**Job**
The lines from the one containing "List each element's" through the end of the entries are what to output; reproduce them exactly and add nothing.

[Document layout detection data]
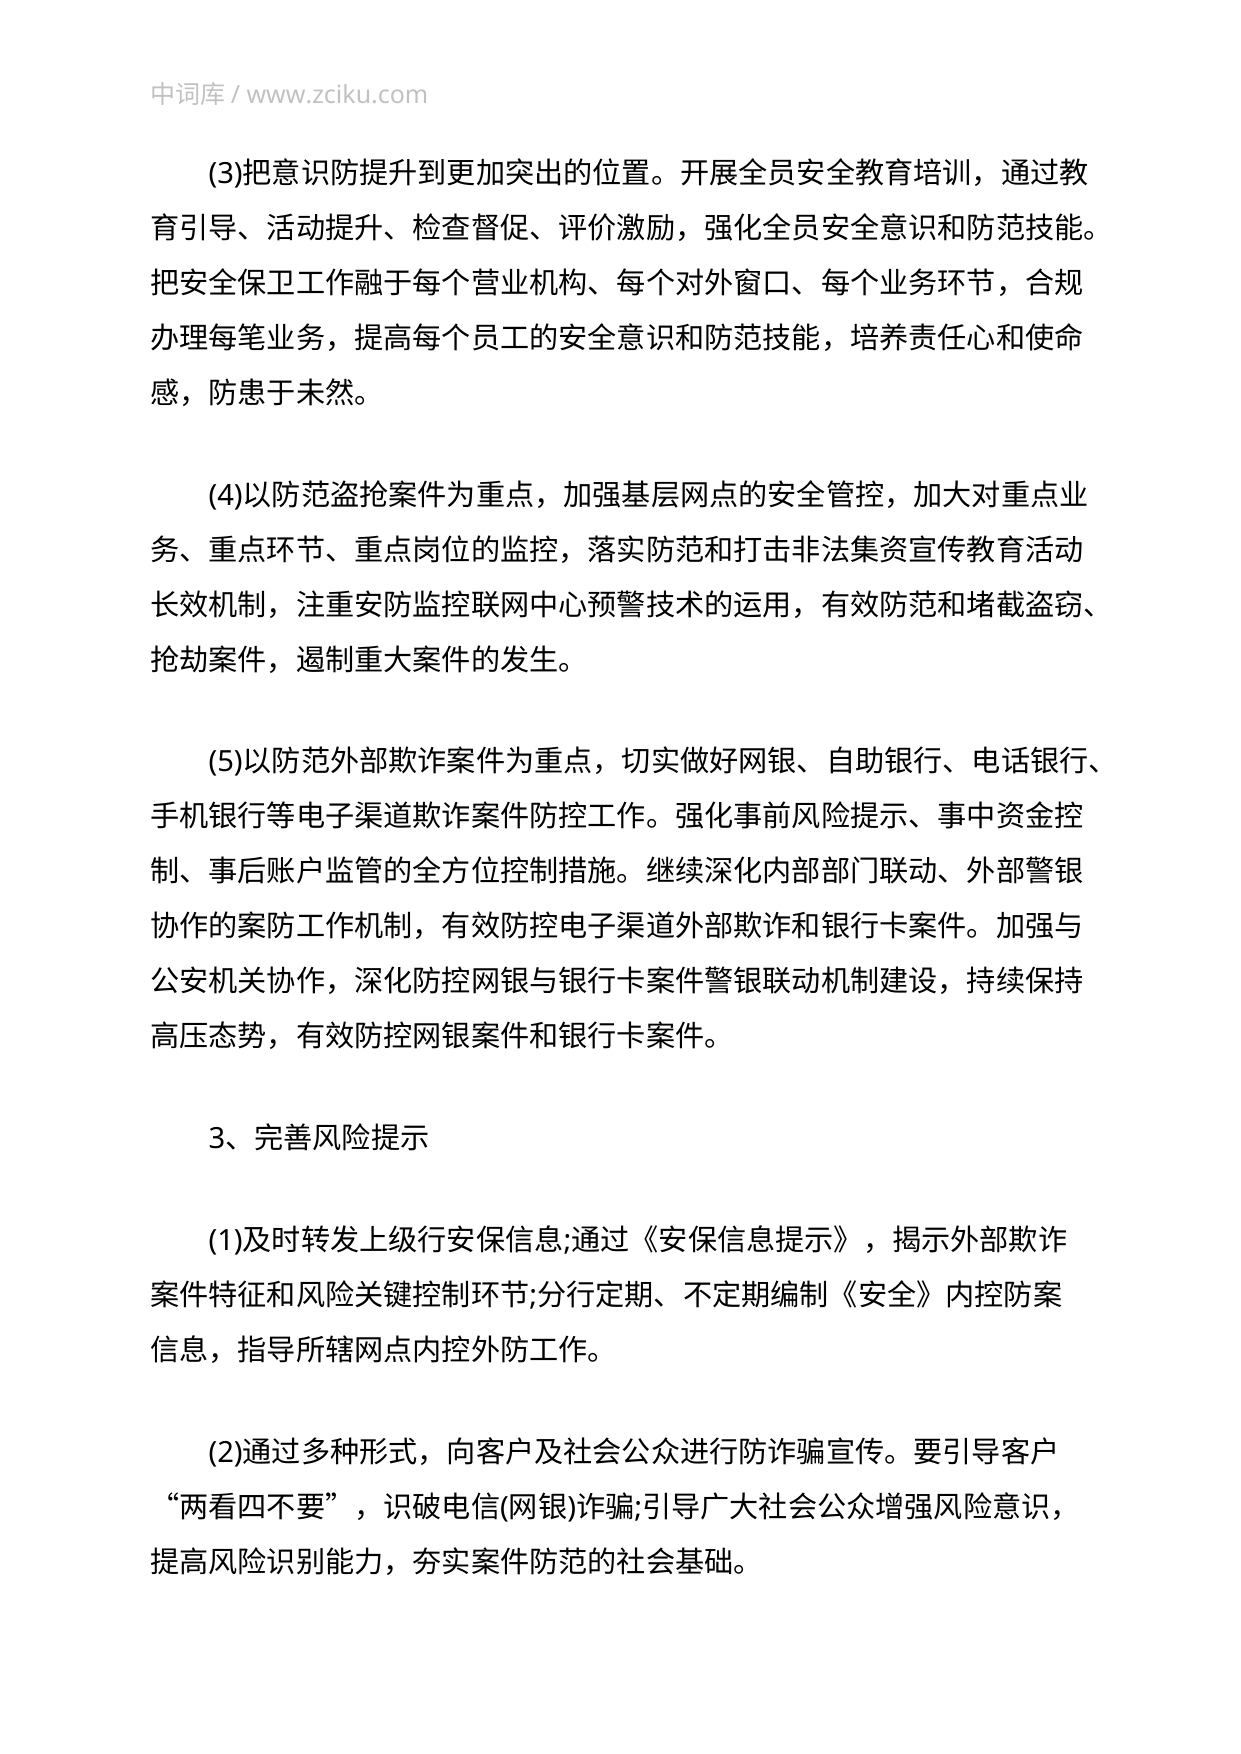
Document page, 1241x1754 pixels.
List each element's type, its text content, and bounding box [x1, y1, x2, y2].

text (4)以防范盗抢案件为重点，加强基层网点的安全管控，加大对重点业务、重点环节、重点岗位的监控，落实防范和打击非法集资宣传教育活动长效机制，注重安防监控联网中心预警技术的运用，有效防范和堵截盗窃、抢劫案件，遏制重大案件的发生。 [150, 471, 1090, 678]
text (1)及时转发上级行安保信息;通过《安保信息提示》，揭示外部欺诈案件特征和风险关键控制环节;分行定期、不定期编制《安全》内控防案信息，指导所辖网点内控外防工作。 [150, 1216, 1090, 1369]
text (2)通过多种形式，向客户及社会公众进行防诈骗宣传。要引导客户“两看四不要”，识破电信(网银)诈骗;引导广大社会公众增强风险意识，提高风险识别能力，夯实案件防范的社会基础。 [150, 1428, 1090, 1580]
text 3、完善风险提示 [150, 1114, 1090, 1157]
text (3)把意识防提升到更加突出的位置。开展全员安全教育培训，通过教育引导、活动提升、检查督促、评价激励，强化全员安全意识和防范技能。把安全保卫工作融于每个营业机构、每个对外窗口、每个业务环节，合规办理每笔业务，提高每个员工的安全意识和防范技能，培养责任心和使命感，防患于未然。 [150, 150, 1090, 412]
text (5)以防范外部欺诈案件为重点，切实做好网银、自助银行、电话银行、手机银行等电子渠道欺诈案件防控工作。强化事前风险提示、事中资金控制、事后账户监管的全方位控制措施。继续深化内部部门联动、外部警银协作的案防工作机制，有效防控电子渠道外部欺诈和银行卡案件。加强与公安机关协作，深化防控网银与银行卡案件警银联动机制建设，持续保持高压态势，有效防控网银案件和银行卡案件。 [150, 738, 1090, 1055]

**Answer space**
List each element's type, its text content, and bounding box [x1, y1, x2, y2].

text (4)以防范盗抢案件为重点，加强基层网点的安全管控，加大对重点业务、重点环节、重点岗位的监控，落实防范和打击非法集资宣传教育活动长效机制，注重安防监控联网中心预警技术的运用，有效防范和堵截盗窃、抢劫案件，遏制重大案件的发生。 [150, 471, 1090, 678]
text (1)及时转发上级行安保信息;通过《安保信息提示》，揭示外部欺诈案件特征和风险关键控制环节;分行定期、不定期编制《安全》内控防案信息，指导所辖网点内控外防工作。 [150, 1216, 1090, 1369]
text (2)通过多种形式，向客户及社会公众进行防诈骗宣传。要引导客户“两看四不要”，识破电信(网银)诈骗;引导广大社会公众增强风险意识，提高风险识别能力，夯实案件防范的社会基础。 [150, 1428, 1090, 1580]
text 3、完善风险提示 [150, 1114, 1090, 1157]
text (3)把意识防提升到更加突出的位置。开展全员安全教育培训，通过教育引导、活动提升、检查督促、评价激励，强化全员安全意识和防范技能。把安全保卫工作融于每个营业机构、每个对外窗口、每个业务环节，合规办理每笔业务，提高每个员工的安全意识和防范技能，培养责任心和使命感，防患于未然。 [150, 150, 1090, 412]
text (5)以防范外部欺诈案件为重点，切实做好网银、自助银行、电话银行、手机银行等电子渠道欺诈案件防控工作。强化事前风险提示、事中资金控制、事后账户监管的全方位控制措施。继续深化内部部门联动、外部警银协作的案防工作机制，有效防控电子渠道外部欺诈和银行卡案件。加强与公安机关协作，深化防控网银与银行卡案件警银联动机制建设，持续保持高压态势，有效防控网银案件和银行卡案件。 [150, 738, 1090, 1055]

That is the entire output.